# [EXCERPT PROVIDED]
▼

Abrus precatorius, the rosary pea or jequirity bean, is a climbing legume grown across India for its glossy red and black seeds, strung into ornaments, prayer beads and toys. The toxin is abrin, a type 2 ribosome-inactivating glycoprotein related to ricin but several times more potent. The lethal dose by injection is 0.1 to 1 microgram per kilogram, making a single pierced seed potentially lethal if its contents reach the bloodstream.
Three medico-legal patterns recur. First, accidental ingestion by children chewing seeds; the hard coat usually protects the abrin from absorption and intact seeds pass through, but cracked coats are dangerous. Second, occupational injury in jewellery makers who pierce seeds and prick their fingers, producing local necrosis, lymphangitis and systemic shock. Third, the historical "sui" or needle technique, a pellet of seed paste implanted under the skin of cattle (and historically of human victims). The cattle quack tradition in north India has used abrin pellets for livestock insurance fraud since the colonial period; case law from the Allahabad and Patna High Courts goes back to the 1920s.

▲

# [GIVEN ENTRIES]
▼

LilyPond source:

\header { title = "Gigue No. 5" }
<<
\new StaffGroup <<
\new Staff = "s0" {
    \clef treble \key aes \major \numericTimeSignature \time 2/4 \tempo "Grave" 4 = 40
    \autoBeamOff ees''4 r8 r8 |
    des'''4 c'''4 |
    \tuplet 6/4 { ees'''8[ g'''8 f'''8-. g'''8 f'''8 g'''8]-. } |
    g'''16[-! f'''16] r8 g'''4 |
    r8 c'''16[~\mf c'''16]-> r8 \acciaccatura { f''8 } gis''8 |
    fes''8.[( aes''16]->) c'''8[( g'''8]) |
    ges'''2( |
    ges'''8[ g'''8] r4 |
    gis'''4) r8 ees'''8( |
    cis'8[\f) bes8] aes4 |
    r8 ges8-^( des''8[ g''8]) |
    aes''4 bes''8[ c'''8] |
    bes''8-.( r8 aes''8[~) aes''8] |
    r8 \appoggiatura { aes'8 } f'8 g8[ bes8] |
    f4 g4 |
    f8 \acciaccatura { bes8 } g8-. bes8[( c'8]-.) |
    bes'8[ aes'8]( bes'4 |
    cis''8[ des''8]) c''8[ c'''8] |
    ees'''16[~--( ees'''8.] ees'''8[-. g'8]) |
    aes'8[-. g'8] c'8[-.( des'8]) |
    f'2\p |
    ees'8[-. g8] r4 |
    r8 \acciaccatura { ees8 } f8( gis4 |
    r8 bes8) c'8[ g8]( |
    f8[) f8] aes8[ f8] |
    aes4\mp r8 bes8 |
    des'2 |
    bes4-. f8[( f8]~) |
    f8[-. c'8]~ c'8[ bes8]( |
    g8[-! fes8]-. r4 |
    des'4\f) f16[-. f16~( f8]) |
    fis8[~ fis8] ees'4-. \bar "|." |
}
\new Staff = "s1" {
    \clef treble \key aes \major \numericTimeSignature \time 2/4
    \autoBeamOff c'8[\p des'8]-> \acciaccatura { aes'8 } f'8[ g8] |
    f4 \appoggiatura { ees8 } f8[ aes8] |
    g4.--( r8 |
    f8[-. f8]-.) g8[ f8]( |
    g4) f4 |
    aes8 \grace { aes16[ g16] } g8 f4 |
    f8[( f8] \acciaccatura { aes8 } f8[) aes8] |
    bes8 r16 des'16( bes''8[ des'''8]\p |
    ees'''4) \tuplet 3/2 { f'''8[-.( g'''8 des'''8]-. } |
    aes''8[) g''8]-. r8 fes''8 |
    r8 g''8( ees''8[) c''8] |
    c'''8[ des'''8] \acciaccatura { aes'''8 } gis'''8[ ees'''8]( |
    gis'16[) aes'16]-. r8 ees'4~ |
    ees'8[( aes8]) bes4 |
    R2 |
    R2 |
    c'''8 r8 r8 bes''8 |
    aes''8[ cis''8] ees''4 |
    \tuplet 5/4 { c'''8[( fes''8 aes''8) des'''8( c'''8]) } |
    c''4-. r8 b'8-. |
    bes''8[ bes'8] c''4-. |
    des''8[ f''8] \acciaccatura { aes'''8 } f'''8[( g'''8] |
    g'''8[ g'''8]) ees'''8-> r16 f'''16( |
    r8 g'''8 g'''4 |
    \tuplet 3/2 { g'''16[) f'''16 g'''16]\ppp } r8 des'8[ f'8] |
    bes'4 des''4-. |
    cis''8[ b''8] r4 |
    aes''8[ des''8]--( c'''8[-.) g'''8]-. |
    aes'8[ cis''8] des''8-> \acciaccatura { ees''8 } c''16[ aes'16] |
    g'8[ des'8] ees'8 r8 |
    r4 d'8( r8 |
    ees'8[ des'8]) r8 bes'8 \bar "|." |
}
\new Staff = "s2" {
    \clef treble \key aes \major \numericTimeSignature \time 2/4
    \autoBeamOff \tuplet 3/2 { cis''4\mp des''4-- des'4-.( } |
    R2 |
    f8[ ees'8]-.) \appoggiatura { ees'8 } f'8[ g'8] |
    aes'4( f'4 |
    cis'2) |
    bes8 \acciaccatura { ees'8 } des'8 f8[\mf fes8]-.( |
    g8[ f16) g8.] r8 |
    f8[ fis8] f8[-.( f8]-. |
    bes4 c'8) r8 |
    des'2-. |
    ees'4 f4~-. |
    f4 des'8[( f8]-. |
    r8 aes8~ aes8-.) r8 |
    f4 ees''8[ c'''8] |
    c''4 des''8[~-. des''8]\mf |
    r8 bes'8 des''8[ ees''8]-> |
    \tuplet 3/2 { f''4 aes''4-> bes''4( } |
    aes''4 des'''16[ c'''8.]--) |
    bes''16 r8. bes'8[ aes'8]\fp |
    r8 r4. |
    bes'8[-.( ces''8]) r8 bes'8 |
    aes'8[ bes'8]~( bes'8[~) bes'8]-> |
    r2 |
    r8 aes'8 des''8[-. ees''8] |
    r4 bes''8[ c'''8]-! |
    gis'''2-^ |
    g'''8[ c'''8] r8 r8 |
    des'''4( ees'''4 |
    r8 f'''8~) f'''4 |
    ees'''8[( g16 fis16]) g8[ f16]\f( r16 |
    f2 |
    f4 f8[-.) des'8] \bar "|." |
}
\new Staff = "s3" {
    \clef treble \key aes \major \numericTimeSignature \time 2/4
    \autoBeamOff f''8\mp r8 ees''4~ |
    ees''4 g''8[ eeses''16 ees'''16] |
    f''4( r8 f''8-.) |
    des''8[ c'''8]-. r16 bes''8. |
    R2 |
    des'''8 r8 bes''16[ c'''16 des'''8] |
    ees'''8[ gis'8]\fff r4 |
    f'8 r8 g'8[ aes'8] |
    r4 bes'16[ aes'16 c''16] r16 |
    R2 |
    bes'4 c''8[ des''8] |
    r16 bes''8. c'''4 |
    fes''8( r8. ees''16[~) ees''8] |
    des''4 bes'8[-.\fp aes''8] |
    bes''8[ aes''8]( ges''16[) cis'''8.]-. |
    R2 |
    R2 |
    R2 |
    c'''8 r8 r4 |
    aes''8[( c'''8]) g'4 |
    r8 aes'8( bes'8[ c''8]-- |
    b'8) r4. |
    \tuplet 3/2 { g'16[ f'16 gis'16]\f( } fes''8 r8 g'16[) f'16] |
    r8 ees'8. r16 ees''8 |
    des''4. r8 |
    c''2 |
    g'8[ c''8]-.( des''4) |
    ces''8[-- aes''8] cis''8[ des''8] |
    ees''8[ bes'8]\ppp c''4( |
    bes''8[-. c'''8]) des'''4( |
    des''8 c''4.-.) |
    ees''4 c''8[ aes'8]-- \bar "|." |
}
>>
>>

▲

# [YOUR GOAL]
Answer these questions from the passage on the rosary pea.
(a) What is the name of the toxin in the seeds?
(b) Which workers are injured when they pierce the seeds and prick their fingers?
(c) Which two High Courts have case law going back to the 1920s?

# [EXERCISE RESPONSE]
(a) Abrin.
(b) Jewellery makers.
(c) The Allahabad and Patna High Courts.